わりとどうでもいい話だが、私は耳はいい。けっこう自信がある。
痩せても枯れても元映画学科出身の音専門でしたからね。
なのでどんな電話でもスタッフの応対を聞き取れば、たいがいの内容を把握することができる、が今回の電話は少し様子が変であった。
手があいてから電話の内容を聞いてみると、うちに通ってくださってる患者さんがバイクで転倒し足首を骨折して入院したとの電話であった。
「おいおい、だって先週の木曜きて今週も木曜に予約はいってるじゃん・・・」
その患者さん(以後仮名“スター”と表記します)、スターは毎週木曜に来院する、まあテレビ番組のレギュラーみたいな存在の人なのだ。
スターは職場も当院近くな上に、年齢的にも私と近いので毎回来院してくれるのを楽しみにしていたほどだ。
とにかくこれはお見舞いに行かねばと、20日の午前中に行くことした。
幸いな事に命に別状や重体ではないらしく、意識もはっきりしているとの事だったので、お見舞いの品はあれこれ考えたあげく“某図かずお先生作『漂流教室』全巻”
を近所のブックオフで購入した。(本当は手塚治虫先生のブッタ全12巻にしようと思ったのだが・・・)
病院自体も私の自宅からさほど遠くないのですぐ着いた。非常に大きく新しい病院にちょっとびっくりしながら受付で病室を尋ねた。
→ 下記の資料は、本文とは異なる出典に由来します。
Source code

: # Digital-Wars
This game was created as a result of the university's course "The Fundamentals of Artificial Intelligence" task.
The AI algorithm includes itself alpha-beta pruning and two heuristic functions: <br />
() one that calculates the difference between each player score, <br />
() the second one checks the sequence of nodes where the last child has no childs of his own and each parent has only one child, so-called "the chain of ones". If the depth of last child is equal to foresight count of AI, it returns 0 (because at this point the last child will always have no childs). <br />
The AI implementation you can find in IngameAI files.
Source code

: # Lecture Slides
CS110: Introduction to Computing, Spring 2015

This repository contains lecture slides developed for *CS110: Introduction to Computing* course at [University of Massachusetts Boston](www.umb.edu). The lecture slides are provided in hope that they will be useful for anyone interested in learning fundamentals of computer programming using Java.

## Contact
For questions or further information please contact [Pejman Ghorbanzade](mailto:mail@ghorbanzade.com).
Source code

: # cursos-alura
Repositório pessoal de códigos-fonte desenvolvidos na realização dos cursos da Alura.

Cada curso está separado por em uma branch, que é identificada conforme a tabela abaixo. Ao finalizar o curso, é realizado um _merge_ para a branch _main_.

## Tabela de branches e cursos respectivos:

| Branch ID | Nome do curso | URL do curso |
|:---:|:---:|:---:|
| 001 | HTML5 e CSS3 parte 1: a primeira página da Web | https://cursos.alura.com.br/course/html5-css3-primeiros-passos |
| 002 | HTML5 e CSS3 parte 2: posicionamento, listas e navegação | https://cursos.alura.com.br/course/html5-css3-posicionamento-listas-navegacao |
指定された病室にいくと、点滴を下げたスターがちょうど看護婦さんに抱えられながら車椅子にうつる瞬間であった。
スターの第一声「あ、まずい・・・」
ちょっとちょっとなにがまずいのよ!!
しかし怪我の部分はともかく、思ったより元気そうな姿に安心した。
ちょうどこれからリハビリ室でリハビリをするらしく、看護士さんが私がカイロプラクティックの先生だと言ったらあっさりと
「じゃあ一緒に来てみなさいよ」と快く言ってくれた。
病院のリハビリ室・・・当院に来院される患者さんから話こそ聞いたことはあるが実際足を踏み入れるのは初めてである。しかも自分の患者さんと入るから不思議なものだ。
部屋は思っていたよりも広く各種運動器具が存在し、さながらスポーツジムのような感じであった。
ただ少しだけ違うのはほとんどの方がご年輩の方だった。
数年後、世の中の4人に1人が高齢者も、こりゃああながちうそじゃないなと思わされた。
スターのリハビリは今日が初日らしく足の筋肉の基本的な動作の反復であった。
理学療法士さんが一人ついてくれていたが、少し気になったのが、ひとつひとつの動作に対して
『どの部分の筋肉をどのように使うのか』というような説明があまりないという事だった。ただやるだけでは自分でどんな運動をしているかイメージできないのではないかと思った。案の定、リハビリ後病室に戻ったスターに聞いてみたらたしかにピンとはきていなかった。
それはそうであろう。ただでさえあちこち擦り傷、打撲で痛いのに
「はい、やってください」ではピンとこいというほうが酷な話だ。
病室に戻ったスターは、やはり疲労と、寝ている姿勢でいる時間が長いせいで肩の痛みと頭痛を訴えていた。
『目の前に痛みを訴える人』その前にいる『カイロプラクター』・・・
「じゃあスター、お見舞いついでに軽く肩でも揉んであげるよ」
まあ、そうなりますよね・・・
と言って外傷が無いことを確認して肩を揉んであげていた。
が、数分後、ある気配を背中に感じた。
その病室にいる他の患者さんの視線がブッスブッス刺さってきた。「わたしもやってちょうだい・・・」
まさにそんな魂の叫びのような視線を背中に浴びつつ、仮にいまここで
「今からマッサージやってあげますよー」
などと言ったら、それこそ韓国四天王の一人が来日したぐらいの
熱い歓迎をうけるのかなと思いつつ肩を揉んでいた。病院というある意味、閉ざされた環境の中で、もしかしたら私達の
「カイロプラクティック」という技術はもっともっと患者さんの役にたてるんじゃないのかと思いつつ病院を後にした。これも良い機会なので、時間をみてスターのお見舞いもしつつ、
病院という場所をもっと詳しくみてみようと、理学療法士の方々ともいろんな話をしてみようと決意した院長でした。スター、お大事にね。